According to an article on called, “What Are Microfibers and Why Are Our Clothes Polluting the Oceans?” by Kirsten Brodde, fast fashion also wouldn’t be possible without polyester. It’s cheap and easily available, making polyester used in about 60 percent of our clothes.

Carbon dioxide emissions for polyester clothing are nearly three times higher than cotton. Our reliance on polyester is part of the reason why the fashion industry is one of the most polluting industries in the world.

And once our clothes reach a washing machine, those synthetic fibers release tiny strands called microfibers. They’re microscopic pieces of plastic, similar to the microbeads you find in cosmetics.

Every time you use your washing machine, hundreds of thousands of those microfibers are flushed down the drain. Many will reach beaches and oceans where they can possibly remain for hundreds of years.

According to the International Union for Conservation of Nature (IUCN), 35 percent of microplastic pollution comes from washing synthetic textiles. Using Europe and Central Asia as an example, they alone dump the equivalent of 54 plastic bags worth of microplastics per person per week into the oceans.

Abby Tutor
Donate your unwanted clothes in clothing collection bins. This one is located in Silver Lake on 112th Ave at a Texaco gas station.

How do you stop fast fashion?

We can’t necessarily stop retailers from partaking in the fast fashion trend, but we as consumers can take steps to become more sustainable and be less damaging to our environment. For example, shopping at thrift stores will not only help the economy, but the environment as well. You can also donate your unwanted clothes to Goodwill, Value Village or any other local thrift stores.

“Instead of just throwing an article of clothing away, give it to Goodwill or repurpose it,” Matthew Hitchcock, EvCC student, said. “Turn a t-shirt into a tank top. Work with what you have.”

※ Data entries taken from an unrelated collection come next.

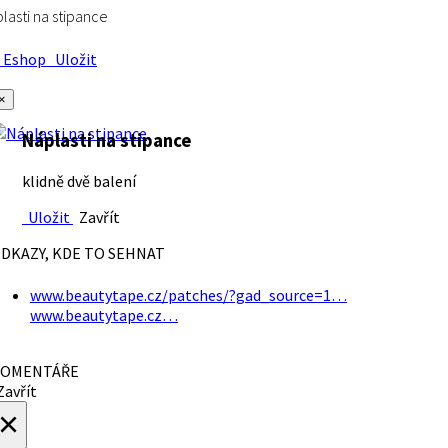
lasti na stipance
Eshop
Uložit
×
Náplasti na stipance
klidně dvě balení
Uložit
Zavřít
DKAZY, KDE TO SEHNAT
www.beautytape.cz/patches/?gad_source=1…
www.beautytape.cz…
OMENTÁŘE
avřít
×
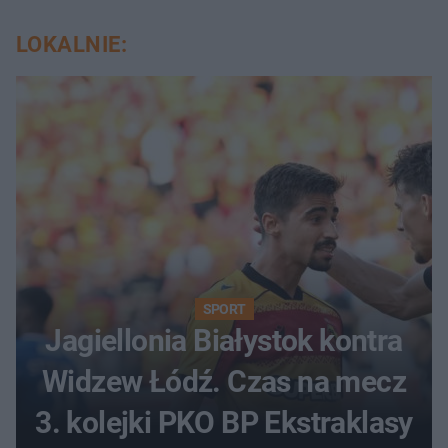
LOKALNIE:
SPORT
Jagiellonia Białystok kontra
Widzew Łódź. Czas na mecz
3. kolejki PKO BP Ekstraklasy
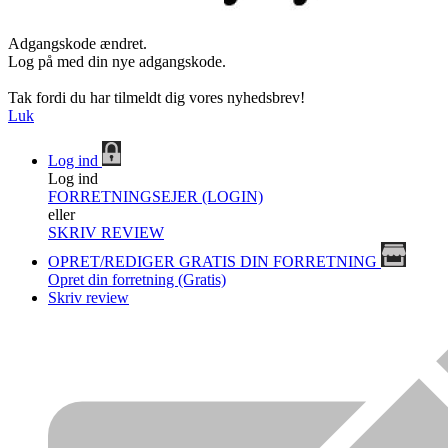
Adgangskode ændret.
Log på med din nye adgangskode.
Tak fordi du har tilmeldt dig vores nyhedsbrev!
Luk
Log ind
Log ind
FORRETNINGSEJER (LOGIN)
eller
SKRIV REVIEW
OPRET/REDIGER GRATIS DIN FORRETNING
Opret din forretning (Gratis)
Skriv review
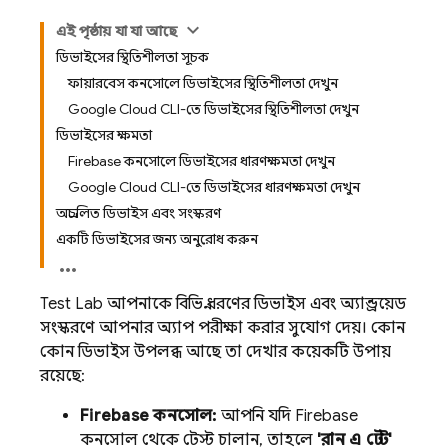
এই পৃষ্ঠায় যা যা আছে
ডিভাইসের স্থিতিশীলতা সূচক
ফায়ারবেস কনসোলে ডিভাইসের স্থিতিশীলতা দেখুন
Google Cloud CLI-তে ডিভাইসের স্থিতিশীলতা দেখুন
ডিভাইসের ক্ষমতা
Firebase কনসোলে ডিভাইসের ধারণক্ষমতা দেখুন
Google Cloud CLI-তে ডিভাইসের ধারণক্ষমতা দেখুন
অপ্রচলিত ডিভাইস এবং সংস্করণ
একটি ডিভাইসের জন্য অনুরোধ করুন
Test Lab
আপনাকে বিভিন্ন ধরণের ডিভাইস এবং অ্যান্ড্রয়েড
সংস্করণে আপনার অ্যাপ পরীক্ষা করার সুযোগ দেয়। কোন
কোন ডিভাইস উপলব্ধ আছে তা দেখার কয়েকটি উপায়
রয়েছে:
Firebase
কনসোল:
আপনি যদি
Firebase
কনসোল থেকে টেস্ট চালান, তাহলে
'রান এ টেস্ট'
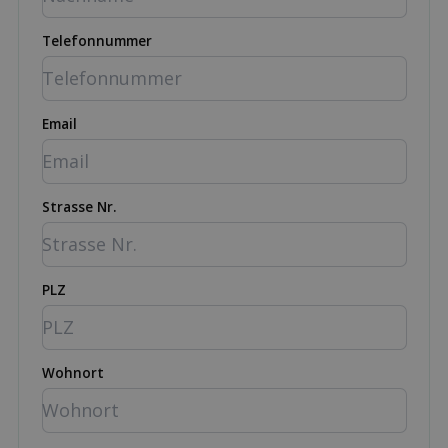
Telefonnummer
Email
Strasse Nr.
PLZ
Wohnort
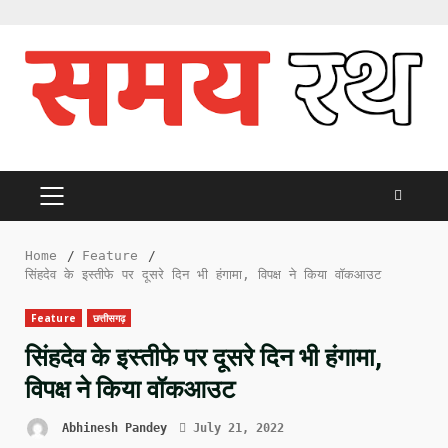
Skip
to
content
PRIMARY
MENU
Home
Feature
सिंहदेव के इस्तीफे पर दूसरे दिन भी हंगामा, विपक्ष ने किया वॉकआउट
Feature
छत्तीसगढ़
सिंहदेव के इस्तीफे पर दूसरे दिन भी हंगामा,
विपक्ष ने किया वॉकआउट
Abhinesh Pandey
July 21, 2022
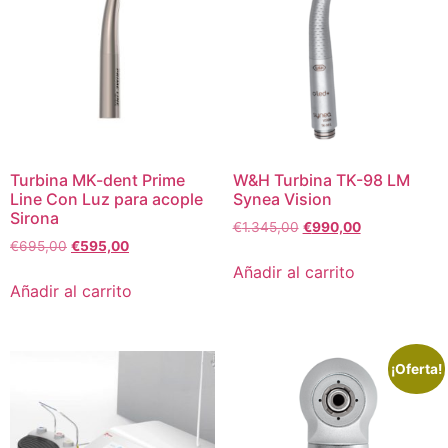
Turbina MK-dent Prime
W&H Turbina TK-98 LM
Line Con Luz para acople
Synea Vision
Sirona
€
1.345,00
€
990,00
€
695,00
€
595,00
Añadir al carrito
Añadir al carrito
¡Oferta!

Or you can try and sell your items at consignment shops.

“(If) they’re still in good condition and you’d like money back, you can always go to Plato’s Closet,” Kianna Lewis, EvCC student, said.

With that said, you don’t have to completely say ‘No’ to fast fashion.

“As an individual, that’s where it starts,” Davis said. “You don’t have to always wear the latest fashion trends out of New York City and Paris. You can be okay with being a couple weeks behind.”

Buying something on occasion is less damaging than when you’re constantly adding to your wardrobe.

“As consumers, we need to be taking ownership of our financial futures,” Davis said. “Clothing doesn’t increase in value. When you’re buying clothing, you’re gonna buy something that’s going to decrease in value over time.”

Ask yourself, “Is it worth my money?” or “Should I be saving money?”

Taking steps to ensure you don’t overspend as well as using other alternatives when it comes to disposing your unwanted clothing items will make an impact on the environment. Ultimately, it’s up to you.